• [Required work] Print the data once more, exactly as given. Drop the pictures.

• [Records from a collection]
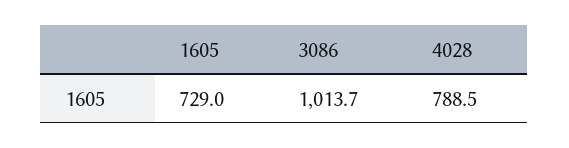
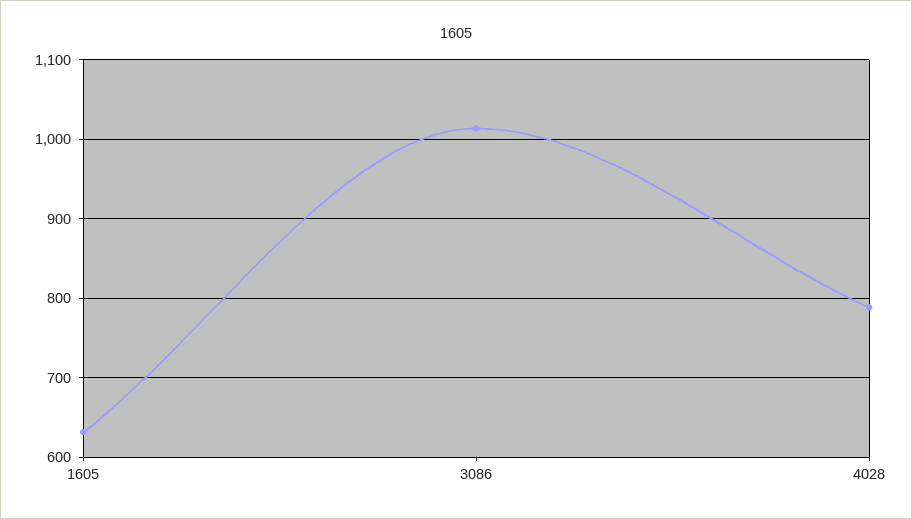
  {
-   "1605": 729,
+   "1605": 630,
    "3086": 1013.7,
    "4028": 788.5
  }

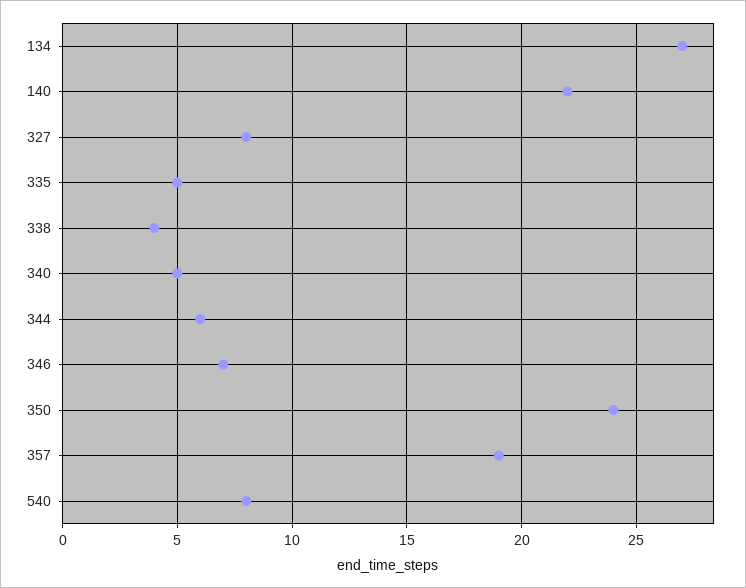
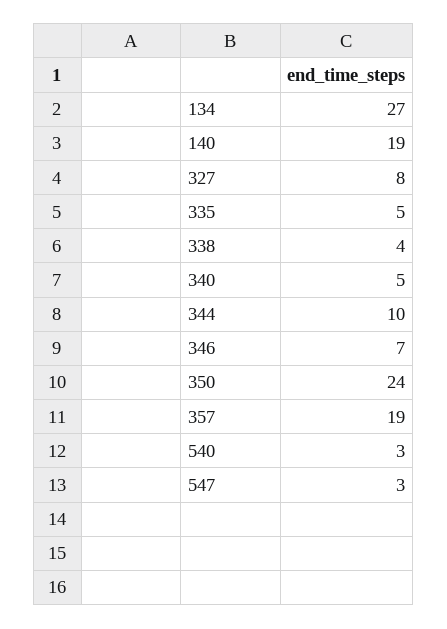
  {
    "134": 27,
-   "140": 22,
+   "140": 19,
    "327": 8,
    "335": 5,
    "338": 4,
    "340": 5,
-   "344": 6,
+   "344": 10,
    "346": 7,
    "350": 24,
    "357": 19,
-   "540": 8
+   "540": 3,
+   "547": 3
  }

• [Answer section]
  {
-   "1605": 729,
+   "1605": 630,
    "3086": 1013.7,
    "4028": 788.5
  }

  {
    "134": 27,
-   "140": 22,
+   "140": 19,
    "327": 8,
    "335": 5,
    "338": 4,
    "340": 5,
-   "344": 6,
+   "344": 10,
    "346": 7,
    "350": 24,
    "357": 19,
-   "540": 8
+   "540": 3,
+   "547": 3
  }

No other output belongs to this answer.